__To do__
Please copy the material under this line exactly, keeping every line.

Top of Dataset

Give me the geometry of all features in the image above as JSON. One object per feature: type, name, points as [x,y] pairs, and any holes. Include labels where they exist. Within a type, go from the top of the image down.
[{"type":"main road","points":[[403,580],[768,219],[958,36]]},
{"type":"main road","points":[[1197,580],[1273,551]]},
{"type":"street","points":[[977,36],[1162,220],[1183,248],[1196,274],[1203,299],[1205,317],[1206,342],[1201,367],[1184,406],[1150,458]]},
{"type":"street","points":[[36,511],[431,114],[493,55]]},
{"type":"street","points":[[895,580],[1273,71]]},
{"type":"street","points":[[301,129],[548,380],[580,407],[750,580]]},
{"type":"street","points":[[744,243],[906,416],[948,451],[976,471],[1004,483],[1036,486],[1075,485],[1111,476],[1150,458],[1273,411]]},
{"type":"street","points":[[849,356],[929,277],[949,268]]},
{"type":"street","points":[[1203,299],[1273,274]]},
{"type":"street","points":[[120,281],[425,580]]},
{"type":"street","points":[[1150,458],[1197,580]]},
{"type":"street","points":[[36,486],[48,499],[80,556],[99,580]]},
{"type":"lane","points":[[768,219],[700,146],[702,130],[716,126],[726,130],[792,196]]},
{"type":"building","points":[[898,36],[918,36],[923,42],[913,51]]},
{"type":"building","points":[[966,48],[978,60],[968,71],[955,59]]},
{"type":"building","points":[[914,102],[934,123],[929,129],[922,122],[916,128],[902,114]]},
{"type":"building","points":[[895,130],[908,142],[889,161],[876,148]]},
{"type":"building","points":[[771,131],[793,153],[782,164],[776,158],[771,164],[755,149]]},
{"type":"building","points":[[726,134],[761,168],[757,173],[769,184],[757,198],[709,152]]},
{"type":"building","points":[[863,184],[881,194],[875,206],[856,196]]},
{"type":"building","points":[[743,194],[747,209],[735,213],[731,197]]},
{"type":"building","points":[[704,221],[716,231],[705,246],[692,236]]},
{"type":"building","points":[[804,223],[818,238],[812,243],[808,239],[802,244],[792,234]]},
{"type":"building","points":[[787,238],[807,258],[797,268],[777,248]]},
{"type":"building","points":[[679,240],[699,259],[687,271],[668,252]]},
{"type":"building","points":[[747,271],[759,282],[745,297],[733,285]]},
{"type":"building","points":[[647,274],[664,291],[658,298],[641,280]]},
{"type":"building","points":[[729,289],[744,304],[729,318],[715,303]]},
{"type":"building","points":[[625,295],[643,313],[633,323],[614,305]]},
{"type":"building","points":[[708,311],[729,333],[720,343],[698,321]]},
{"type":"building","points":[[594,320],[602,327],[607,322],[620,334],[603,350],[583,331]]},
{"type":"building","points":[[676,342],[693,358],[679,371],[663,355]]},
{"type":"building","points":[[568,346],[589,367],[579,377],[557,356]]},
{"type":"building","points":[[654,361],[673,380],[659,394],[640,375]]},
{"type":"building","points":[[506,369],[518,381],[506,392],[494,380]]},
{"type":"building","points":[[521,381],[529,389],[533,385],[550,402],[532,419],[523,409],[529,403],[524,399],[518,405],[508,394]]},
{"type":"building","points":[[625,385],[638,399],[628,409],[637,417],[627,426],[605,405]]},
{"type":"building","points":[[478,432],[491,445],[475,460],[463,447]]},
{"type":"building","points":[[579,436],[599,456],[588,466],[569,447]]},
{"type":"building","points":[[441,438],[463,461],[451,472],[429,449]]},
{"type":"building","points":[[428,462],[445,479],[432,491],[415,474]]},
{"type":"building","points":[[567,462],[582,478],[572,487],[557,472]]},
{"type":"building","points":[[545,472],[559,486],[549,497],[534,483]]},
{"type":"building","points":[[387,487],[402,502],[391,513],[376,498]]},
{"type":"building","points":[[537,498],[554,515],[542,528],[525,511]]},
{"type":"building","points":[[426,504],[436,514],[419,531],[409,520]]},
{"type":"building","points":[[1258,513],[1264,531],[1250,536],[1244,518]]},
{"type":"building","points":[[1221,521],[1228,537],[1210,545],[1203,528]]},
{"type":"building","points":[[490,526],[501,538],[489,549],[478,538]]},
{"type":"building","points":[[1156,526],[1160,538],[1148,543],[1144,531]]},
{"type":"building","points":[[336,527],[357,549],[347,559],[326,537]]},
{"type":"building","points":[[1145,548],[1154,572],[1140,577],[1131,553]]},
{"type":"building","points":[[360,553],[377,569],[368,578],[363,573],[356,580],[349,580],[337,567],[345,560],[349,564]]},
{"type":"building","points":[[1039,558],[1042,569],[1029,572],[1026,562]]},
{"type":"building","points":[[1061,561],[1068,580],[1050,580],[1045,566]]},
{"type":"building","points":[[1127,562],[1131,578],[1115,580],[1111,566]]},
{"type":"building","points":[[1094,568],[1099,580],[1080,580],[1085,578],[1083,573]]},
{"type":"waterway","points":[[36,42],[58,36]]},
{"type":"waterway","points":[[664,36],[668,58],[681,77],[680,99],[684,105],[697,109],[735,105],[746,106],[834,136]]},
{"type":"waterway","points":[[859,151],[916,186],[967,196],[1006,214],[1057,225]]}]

Bottom of Dataset

__The answer__
Give me the geometry of all features in the image above as JSON. One object per feature: type, name, points as [x,y] pairs, and any holes. Include labels where they exist. Within a type, go from the top of the image down.
[{"type":"main road","points":[[403,580],[768,219],[958,36]]},
{"type":"main road","points":[[1197,580],[1273,551]]},
{"type":"street","points":[[977,36],[1162,220],[1183,248],[1196,274],[1203,299],[1205,317],[1206,342],[1201,367],[1184,406],[1150,458]]},
{"type":"street","points":[[36,511],[431,114],[493,55]]},
{"type":"street","points":[[895,580],[1273,71]]},
{"type":"street","points":[[301,129],[548,380],[580,407],[750,580]]},
{"type":"street","points":[[744,243],[906,416],[948,451],[976,471],[1004,483],[1036,486],[1075,485],[1111,476],[1150,458],[1273,411]]},
{"type":"street","points":[[849,356],[929,277],[949,268]]},
{"type":"street","points":[[1203,299],[1273,274]]},
{"type":"street","points":[[120,281],[425,580]]},
{"type":"street","points":[[1150,458],[1197,580]]},
{"type":"street","points":[[36,486],[48,499],[80,556],[99,580]]},
{"type":"lane","points":[[768,219],[700,146],[702,130],[716,126],[726,130],[792,196]]},
{"type":"building","points":[[898,36],[918,36],[923,42],[913,51]]},
{"type":"building","points":[[966,48],[978,60],[968,71],[955,59]]},
{"type":"building","points":[[914,102],[934,123],[929,129],[922,122],[916,128],[902,114]]},
{"type":"building","points":[[895,130],[908,142],[889,161],[876,148]]},
{"type":"building","points":[[771,131],[793,153],[782,164],[776,158],[771,164],[755,149]]},
{"type":"building","points":[[726,134],[761,168],[757,173],[769,184],[757,198],[709,152]]},
{"type":"building","points":[[863,184],[881,194],[875,206],[856,196]]},
{"type":"building","points":[[743,194],[747,209],[735,213],[731,197]]},
{"type":"building","points":[[704,221],[716,231],[705,246],[692,236]]},
{"type":"building","points":[[804,223],[818,238],[812,243],[808,239],[802,244],[792,234]]},
{"type":"building","points":[[787,238],[807,258],[797,268],[777,248]]},
{"type":"building","points":[[679,240],[699,259],[687,271],[668,252]]},
{"type":"building","points":[[747,271],[759,282],[745,297],[733,285]]},
{"type":"building","points":[[647,274],[664,291],[658,298],[641,280]]},
{"type":"building","points":[[729,289],[744,304],[729,318],[715,303]]},
{"type":"building","points":[[625,295],[643,313],[633,323],[614,305]]},
{"type":"building","points":[[708,311],[729,333],[720,343],[698,321]]},
{"type":"building","points":[[594,320],[602,327],[607,322],[620,334],[603,350],[583,331]]},
{"type":"building","points":[[676,342],[693,358],[679,371],[663,355]]},
{"type":"building","points":[[568,346],[589,367],[579,377],[557,356]]},
{"type":"building","points":[[654,361],[673,380],[659,394],[640,375]]},
{"type":"building","points":[[506,369],[518,381],[506,392],[494,380]]},
{"type":"building","points":[[521,381],[529,389],[533,385],[550,402],[532,419],[523,409],[529,403],[524,399],[518,405],[508,394]]},
{"type":"building","points":[[625,385],[638,399],[628,409],[637,417],[627,426],[605,405]]},
{"type":"building","points":[[478,432],[491,445],[475,460],[463,447]]},
{"type":"building","points":[[579,436],[599,456],[588,466],[569,447]]},
{"type":"building","points":[[441,438],[463,461],[451,472],[429,449]]},
{"type":"building","points":[[428,462],[445,479],[432,491],[415,474]]},
{"type":"building","points":[[567,462],[582,478],[572,487],[557,472]]},
{"type":"building","points":[[545,472],[559,486],[549,497],[534,483]]},
{"type":"building","points":[[387,487],[402,502],[391,513],[376,498]]},
{"type":"building","points":[[537,498],[554,515],[542,528],[525,511]]},
{"type":"building","points":[[426,504],[436,514],[419,531],[409,520]]},
{"type":"building","points":[[1258,513],[1264,531],[1250,536],[1244,518]]},
{"type":"building","points":[[1221,521],[1228,537],[1210,545],[1203,528]]},
{"type":"building","points":[[490,526],[501,538],[489,549],[478,538]]},
{"type":"building","points":[[1156,526],[1160,538],[1148,543],[1144,531]]},
{"type":"building","points":[[336,527],[357,549],[347,559],[326,537]]},
{"type":"building","points":[[1145,548],[1154,572],[1140,577],[1131,553]]},
{"type":"building","points":[[360,553],[377,569],[368,578],[363,573],[356,580],[349,580],[337,567],[345,560],[349,564]]},
{"type":"building","points":[[1039,558],[1042,569],[1029,572],[1026,562]]},
{"type":"building","points":[[1061,561],[1068,580],[1050,580],[1045,566]]},
{"type":"building","points":[[1127,562],[1131,578],[1115,580],[1111,566]]},
{"type":"building","points":[[1094,568],[1099,580],[1080,580],[1085,578],[1083,573]]},
{"type":"waterway","points":[[36,42],[58,36]]},
{"type":"waterway","points":[[664,36],[668,58],[681,77],[680,99],[684,105],[697,109],[735,105],[746,106],[834,136]]},
{"type":"waterway","points":[[859,151],[916,186],[967,196],[1006,214],[1057,225]]}]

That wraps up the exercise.